───── INPUT ─────

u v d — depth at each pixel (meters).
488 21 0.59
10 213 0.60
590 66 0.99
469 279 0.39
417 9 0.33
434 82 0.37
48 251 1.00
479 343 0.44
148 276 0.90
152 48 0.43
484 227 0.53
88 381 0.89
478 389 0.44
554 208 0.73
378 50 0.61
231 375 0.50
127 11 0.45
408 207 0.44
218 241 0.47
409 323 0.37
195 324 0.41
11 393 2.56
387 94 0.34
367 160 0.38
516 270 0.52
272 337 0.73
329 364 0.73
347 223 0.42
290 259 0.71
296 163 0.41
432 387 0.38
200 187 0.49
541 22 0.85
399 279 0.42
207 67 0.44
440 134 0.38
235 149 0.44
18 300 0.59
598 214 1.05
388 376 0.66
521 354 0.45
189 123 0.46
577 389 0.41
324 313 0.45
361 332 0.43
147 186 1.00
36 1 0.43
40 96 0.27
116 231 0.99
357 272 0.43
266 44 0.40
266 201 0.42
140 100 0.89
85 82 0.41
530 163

─────

> YOUR OBJECTIVE:
Please output the line that contains "329 364 0.73" and every line after it in the entries above, exactly, and nothing more.

> RESPONSE TO THE EXERCISE:
329 364 0.73
347 223 0.42
290 259 0.71
296 163 0.41
432 387 0.38
200 187 0.49
541 22 0.85
399 279 0.42
207 67 0.44
440 134 0.38
235 149 0.44
18 300 0.59
598 214 1.05
388 376 0.66
521 354 0.45
189 123 0.46
577 389 0.41
324 313 0.45
361 332 0.43
147 186 1.00
36 1 0.43
40 96 0.27
116 231 0.99
357 272 0.43
266 44 0.40
266 201 0.42
140 100 0.89
85 82 0.41
530 163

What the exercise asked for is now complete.